Colombine rêve, surprise
De sentir un cœur dans la brise
Et d’entendre en son cœur des voix.
SUR L’HERBE
— L’abbé divague. — Et toi, marquis,
Tu mets de travers ta perruque.
— Ce vieux vin de Chypre est exquis
Moins, Camargo, que votre nuque.
— Ma flamme… — Do, mi, sol, la, si,
L’abbé, ta noirceur se dévoile !
— Que je meure, mesdames, si
Je ne vous décroche une étoile !
— Je voudrais être petit chien !
— Embrassons nos bergères, l’une
Après l’autre. — Messieurs, eh bien ?
— Do, mi, sol. — Hé! bonsoir la Lune !
L’ALLÉE
Fardée et peinte comme au temps des bergeries,
Frêle parmi les nœuds énormes de rubans,
Elle passe sous les ramures assombries,
Dans l’allée où verdit la mousse des vieux bancs,
Avec mille façons et mille afféteries
Qu’on garde d’ordinaire aux perruches chéries.

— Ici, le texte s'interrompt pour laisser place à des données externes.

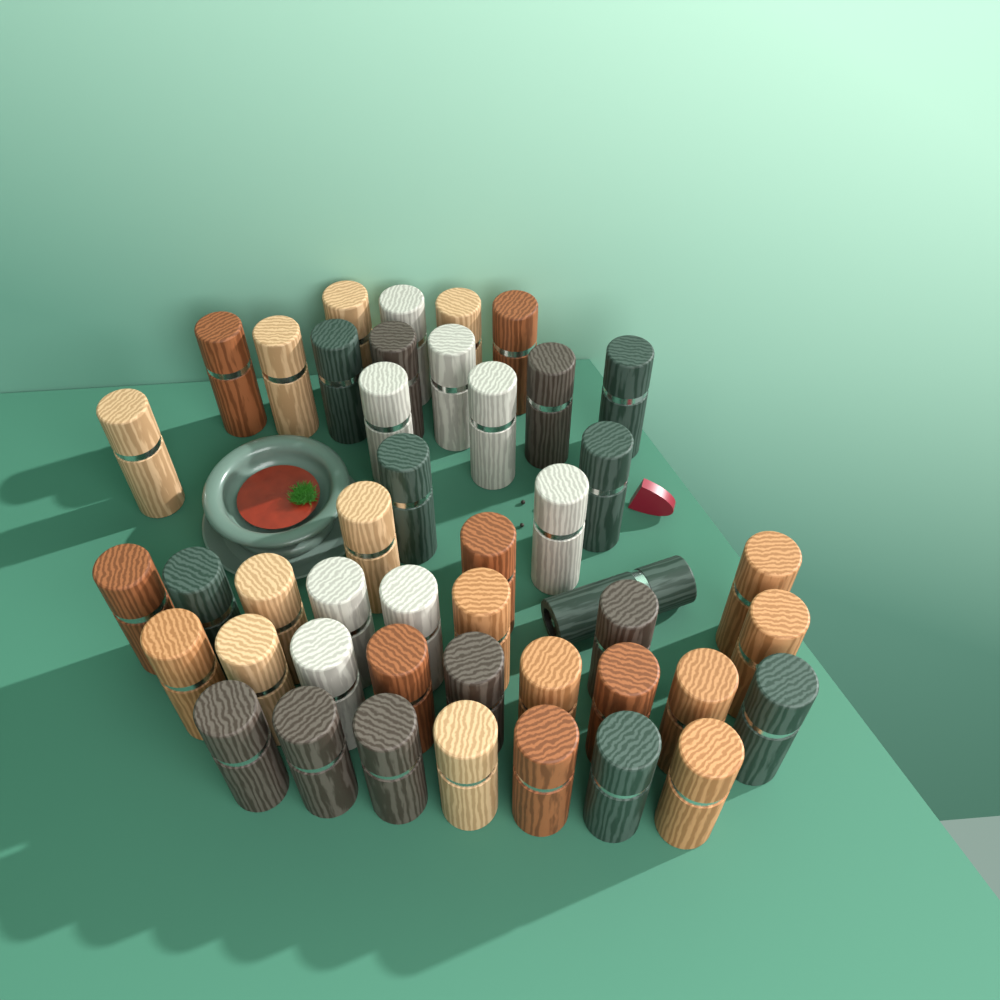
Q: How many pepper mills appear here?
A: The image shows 45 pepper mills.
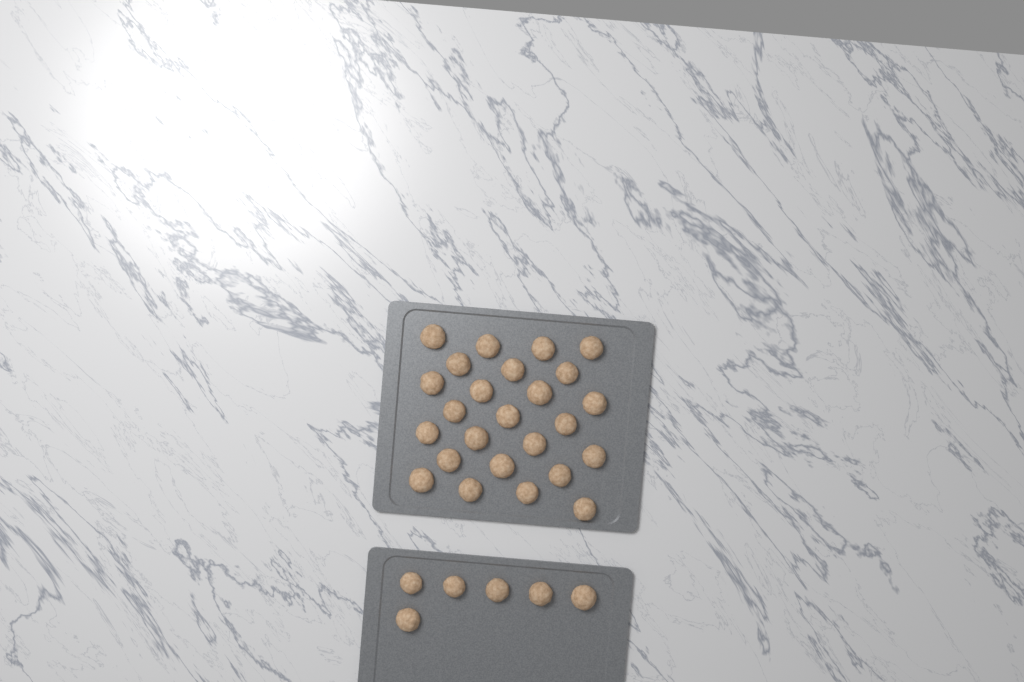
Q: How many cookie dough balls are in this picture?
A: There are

Sa longue robe à queue est bleue, et l’éventail
Qu’elle froisse en ses doigts fluets aux larges bagues
S’égaie un des sujets érotiques, si vagues
Qu’elle sourit, tout en rêvant, à maint détail.
— Blonde, en somme. Le nez mignon avec la bouche
Incarnadine, grasse, et divine d’orgueil
Inconscient. — D’ailleurs plus fine que la mouche
Qui ravive l’éclat un peu niais de l’œil.
A LA PROMENADE
Le ciel si pâle et les arbres si grêles
Semblent sourire à nos costumes clairs
Qui vont flottant légers avec des airs
De nonchalance et des mouvements d’ailes.
Et le vent doux ride l’humble bassin,
Et la lueur du soleil qu’atténue
L’ombre des bas tilleuls de l’avenue
Nous parvient bleue et mourante à dessein.
Trompeurs exquis et coquettes charmantes
Cœurs tendres mais affranchis du serment
Nous devisons délicieusement,
Et les amants lutinent les amantes
De qui la main imperceptible sait
Parfois donner un soufflet qu’on échange
Contre un baiser sur l’extrême phalange
Du petit doigt, et comme la chose est
Immensément excessive et farouche,
On est puni par un regard très sec,
Lequel contraste, au demeurant, avec
La moue assez clémente de la bouche.
Inscrit le: 27 Juin 2011 Messages: 3319 Localisation: Great North
Posté le: Mar Juil 03, 2012 1:05 am Sujet du message:
Plus séduit par la poésie en prose de Baudelaire et de Rimbaud que par le choix de l'impair de Verlaine , il eût mieux valu pour lui de naître au temps du free jazz . _________________ "Tout est dans tout et réciproquement ."
Inscrit le: 04 Avr 2005 Messages: 6316 Localisation: Sud
Posté le: Mar Juil 03, 2012 5:10 am Sujet du message:
J'ai honte, mais si je suis très fan d'Apollinaire, je suis assez peu sensible à Verlaine, et guère plus à Rimbaud. J'ai honte, je l'ai dit... _________________ Même le soleil se couche.
Inscrit le: 19 Mar 2007 Messages: 1489 Localisation: Paris
Posté le: Mar Juil 03, 2012 7:58 pm Sujet du message:
Rhôôôô vous ne savez pas ce qui est bon
Hoël, dans le genre poésie en prose, tu as été voir Gaspard de la Nuit d'Aloysius Bertrand ? C'est un très beau recueil (surtout la partie "La Nuit et ses prestiges"), il faudra que je lui ouvre un sujet un de ces jours.